EXERCISE – Taking the listing below, restate word for word each line from the line with "right shoulder: (237, 351)" to the line with "left hip: (139, 348)", ends included, and stop there.

DATA FOR THIS EXERCISE –

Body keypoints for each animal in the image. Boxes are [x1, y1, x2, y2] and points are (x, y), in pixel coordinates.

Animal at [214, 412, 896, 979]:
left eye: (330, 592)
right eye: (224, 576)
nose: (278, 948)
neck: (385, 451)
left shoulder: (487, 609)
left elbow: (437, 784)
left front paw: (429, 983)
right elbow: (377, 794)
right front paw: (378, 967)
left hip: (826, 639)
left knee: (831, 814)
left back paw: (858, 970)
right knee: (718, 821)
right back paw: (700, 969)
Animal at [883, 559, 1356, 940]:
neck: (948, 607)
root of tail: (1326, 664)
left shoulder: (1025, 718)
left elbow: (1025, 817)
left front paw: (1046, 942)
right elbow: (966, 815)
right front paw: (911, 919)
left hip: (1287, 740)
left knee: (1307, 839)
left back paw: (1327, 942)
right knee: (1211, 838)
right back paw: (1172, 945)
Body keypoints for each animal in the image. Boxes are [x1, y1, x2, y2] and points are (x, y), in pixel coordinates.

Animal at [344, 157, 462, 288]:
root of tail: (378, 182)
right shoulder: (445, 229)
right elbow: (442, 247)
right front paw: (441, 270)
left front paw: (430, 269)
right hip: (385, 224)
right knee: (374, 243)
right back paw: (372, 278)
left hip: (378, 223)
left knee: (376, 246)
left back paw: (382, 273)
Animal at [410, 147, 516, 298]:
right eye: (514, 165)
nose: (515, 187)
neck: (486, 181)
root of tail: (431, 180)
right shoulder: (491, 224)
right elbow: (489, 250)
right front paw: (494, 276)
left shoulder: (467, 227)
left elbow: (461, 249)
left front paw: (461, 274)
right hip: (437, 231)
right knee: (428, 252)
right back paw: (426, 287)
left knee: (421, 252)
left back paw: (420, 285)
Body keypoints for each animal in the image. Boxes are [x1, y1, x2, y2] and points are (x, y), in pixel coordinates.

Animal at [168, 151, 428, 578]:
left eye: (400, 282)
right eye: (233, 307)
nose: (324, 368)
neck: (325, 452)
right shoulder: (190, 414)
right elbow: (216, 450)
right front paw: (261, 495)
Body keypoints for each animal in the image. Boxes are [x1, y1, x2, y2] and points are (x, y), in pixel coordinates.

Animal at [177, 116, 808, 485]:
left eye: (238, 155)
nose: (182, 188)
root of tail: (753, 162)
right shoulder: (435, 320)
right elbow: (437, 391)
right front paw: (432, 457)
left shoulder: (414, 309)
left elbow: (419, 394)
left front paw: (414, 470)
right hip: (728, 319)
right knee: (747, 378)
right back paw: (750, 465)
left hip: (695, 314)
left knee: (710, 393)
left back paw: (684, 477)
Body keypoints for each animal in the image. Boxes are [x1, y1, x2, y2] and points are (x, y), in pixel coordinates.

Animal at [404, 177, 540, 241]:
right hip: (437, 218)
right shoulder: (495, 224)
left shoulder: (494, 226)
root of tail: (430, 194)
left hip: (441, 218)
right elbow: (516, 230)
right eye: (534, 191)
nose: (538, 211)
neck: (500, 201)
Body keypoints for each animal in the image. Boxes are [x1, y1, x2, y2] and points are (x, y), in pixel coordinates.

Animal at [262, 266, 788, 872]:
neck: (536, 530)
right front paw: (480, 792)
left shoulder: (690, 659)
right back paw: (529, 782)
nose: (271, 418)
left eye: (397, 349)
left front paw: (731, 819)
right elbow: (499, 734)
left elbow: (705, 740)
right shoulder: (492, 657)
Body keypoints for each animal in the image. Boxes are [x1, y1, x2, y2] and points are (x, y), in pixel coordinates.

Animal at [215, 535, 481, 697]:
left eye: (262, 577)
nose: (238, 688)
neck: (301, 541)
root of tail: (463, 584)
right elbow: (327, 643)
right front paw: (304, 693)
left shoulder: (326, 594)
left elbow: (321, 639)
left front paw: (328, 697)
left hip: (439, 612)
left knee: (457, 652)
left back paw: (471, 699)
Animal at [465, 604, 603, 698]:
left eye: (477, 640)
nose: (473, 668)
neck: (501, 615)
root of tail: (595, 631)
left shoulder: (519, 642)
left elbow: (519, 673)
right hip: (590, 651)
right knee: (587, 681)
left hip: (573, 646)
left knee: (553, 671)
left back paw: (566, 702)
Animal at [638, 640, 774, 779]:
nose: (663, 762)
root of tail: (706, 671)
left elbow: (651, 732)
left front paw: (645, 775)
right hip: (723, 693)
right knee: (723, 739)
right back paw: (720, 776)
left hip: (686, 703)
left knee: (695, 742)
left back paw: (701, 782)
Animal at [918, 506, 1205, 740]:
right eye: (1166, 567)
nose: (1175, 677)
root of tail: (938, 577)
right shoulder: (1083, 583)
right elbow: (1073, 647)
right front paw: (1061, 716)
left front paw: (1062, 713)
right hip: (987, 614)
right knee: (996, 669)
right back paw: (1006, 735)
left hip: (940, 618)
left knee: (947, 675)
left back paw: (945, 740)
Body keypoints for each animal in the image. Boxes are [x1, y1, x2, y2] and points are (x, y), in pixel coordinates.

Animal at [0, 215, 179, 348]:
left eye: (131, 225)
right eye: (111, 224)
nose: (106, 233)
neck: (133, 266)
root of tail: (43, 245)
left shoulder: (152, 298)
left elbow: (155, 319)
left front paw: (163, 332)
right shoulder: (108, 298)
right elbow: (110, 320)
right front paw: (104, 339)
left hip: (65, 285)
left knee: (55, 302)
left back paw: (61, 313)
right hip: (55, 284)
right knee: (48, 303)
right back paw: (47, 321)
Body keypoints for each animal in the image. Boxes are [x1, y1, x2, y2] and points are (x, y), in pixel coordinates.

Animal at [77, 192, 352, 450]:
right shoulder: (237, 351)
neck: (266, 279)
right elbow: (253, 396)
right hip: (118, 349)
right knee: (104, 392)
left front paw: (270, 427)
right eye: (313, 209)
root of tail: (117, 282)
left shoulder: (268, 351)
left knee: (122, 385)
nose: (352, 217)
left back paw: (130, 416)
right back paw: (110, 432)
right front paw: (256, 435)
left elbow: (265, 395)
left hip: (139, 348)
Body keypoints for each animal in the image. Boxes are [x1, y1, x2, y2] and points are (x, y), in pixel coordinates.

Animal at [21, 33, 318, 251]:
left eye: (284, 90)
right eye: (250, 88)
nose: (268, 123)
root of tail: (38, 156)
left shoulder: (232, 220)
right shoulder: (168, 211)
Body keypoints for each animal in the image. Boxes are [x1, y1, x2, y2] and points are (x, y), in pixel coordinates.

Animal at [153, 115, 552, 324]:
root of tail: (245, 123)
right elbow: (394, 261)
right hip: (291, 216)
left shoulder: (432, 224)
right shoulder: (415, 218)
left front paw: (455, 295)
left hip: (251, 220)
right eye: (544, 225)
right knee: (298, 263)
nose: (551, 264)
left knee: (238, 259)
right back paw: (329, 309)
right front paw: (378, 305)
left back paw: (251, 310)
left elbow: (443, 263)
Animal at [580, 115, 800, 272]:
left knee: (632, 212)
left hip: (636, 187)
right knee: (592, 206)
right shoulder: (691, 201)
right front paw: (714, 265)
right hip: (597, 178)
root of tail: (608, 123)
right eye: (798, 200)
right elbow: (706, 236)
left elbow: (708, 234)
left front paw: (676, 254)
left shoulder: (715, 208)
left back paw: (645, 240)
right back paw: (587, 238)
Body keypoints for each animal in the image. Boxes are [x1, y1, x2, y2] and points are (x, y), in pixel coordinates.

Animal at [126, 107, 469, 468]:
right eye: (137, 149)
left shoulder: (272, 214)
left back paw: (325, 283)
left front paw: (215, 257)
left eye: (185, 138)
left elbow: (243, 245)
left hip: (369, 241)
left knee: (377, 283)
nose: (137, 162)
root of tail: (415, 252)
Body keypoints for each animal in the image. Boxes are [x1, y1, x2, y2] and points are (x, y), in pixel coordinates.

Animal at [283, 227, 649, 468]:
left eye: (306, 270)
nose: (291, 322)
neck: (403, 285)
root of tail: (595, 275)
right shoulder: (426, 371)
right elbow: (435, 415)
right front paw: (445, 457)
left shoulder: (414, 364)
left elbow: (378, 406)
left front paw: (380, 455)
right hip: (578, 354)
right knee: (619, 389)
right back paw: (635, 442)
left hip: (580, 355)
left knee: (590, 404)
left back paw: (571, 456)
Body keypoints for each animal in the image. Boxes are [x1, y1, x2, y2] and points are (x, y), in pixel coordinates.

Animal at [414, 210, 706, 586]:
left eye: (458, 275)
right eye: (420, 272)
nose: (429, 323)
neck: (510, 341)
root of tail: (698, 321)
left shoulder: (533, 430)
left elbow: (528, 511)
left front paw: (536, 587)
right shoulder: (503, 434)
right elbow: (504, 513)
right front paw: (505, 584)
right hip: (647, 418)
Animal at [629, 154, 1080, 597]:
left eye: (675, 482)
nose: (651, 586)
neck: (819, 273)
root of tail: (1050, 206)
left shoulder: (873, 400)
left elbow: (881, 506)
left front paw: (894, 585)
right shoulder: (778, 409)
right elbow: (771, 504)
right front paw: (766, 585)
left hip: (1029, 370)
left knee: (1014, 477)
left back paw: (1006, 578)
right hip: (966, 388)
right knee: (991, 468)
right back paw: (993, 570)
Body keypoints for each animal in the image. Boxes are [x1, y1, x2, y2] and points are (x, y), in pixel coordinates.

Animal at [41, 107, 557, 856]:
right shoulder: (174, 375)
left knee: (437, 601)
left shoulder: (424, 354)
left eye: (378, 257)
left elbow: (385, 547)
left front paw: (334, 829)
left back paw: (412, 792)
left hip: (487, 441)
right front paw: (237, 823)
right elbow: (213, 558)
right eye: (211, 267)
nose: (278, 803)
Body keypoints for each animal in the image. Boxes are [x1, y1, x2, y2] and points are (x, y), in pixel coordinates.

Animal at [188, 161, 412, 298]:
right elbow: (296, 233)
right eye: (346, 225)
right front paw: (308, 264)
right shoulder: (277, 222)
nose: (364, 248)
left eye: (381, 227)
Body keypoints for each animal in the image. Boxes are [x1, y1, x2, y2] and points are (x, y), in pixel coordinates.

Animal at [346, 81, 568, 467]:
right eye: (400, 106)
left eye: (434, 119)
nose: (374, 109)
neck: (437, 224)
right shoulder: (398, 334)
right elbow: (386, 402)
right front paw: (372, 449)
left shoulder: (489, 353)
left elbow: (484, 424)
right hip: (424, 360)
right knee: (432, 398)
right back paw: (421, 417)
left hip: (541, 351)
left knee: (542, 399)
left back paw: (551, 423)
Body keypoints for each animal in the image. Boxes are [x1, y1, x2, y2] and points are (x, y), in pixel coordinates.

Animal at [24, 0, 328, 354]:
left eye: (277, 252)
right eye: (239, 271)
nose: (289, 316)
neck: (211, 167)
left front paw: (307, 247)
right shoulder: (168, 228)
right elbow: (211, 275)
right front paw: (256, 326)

COMPLETED EXERCISE –
right shoulder: (237, 351)
neck: (266, 279)
right elbow: (253, 396)
right hip: (118, 349)
right knee: (104, 392)
left front paw: (270, 427)
right eye: (313, 209)
root of tail: (117, 282)
left shoulder: (268, 351)
left knee: (122, 385)
nose: (352, 217)
left back paw: (130, 416)
right back paw: (110, 432)
right front paw: (256, 435)
left elbow: (265, 395)
left hip: (139, 348)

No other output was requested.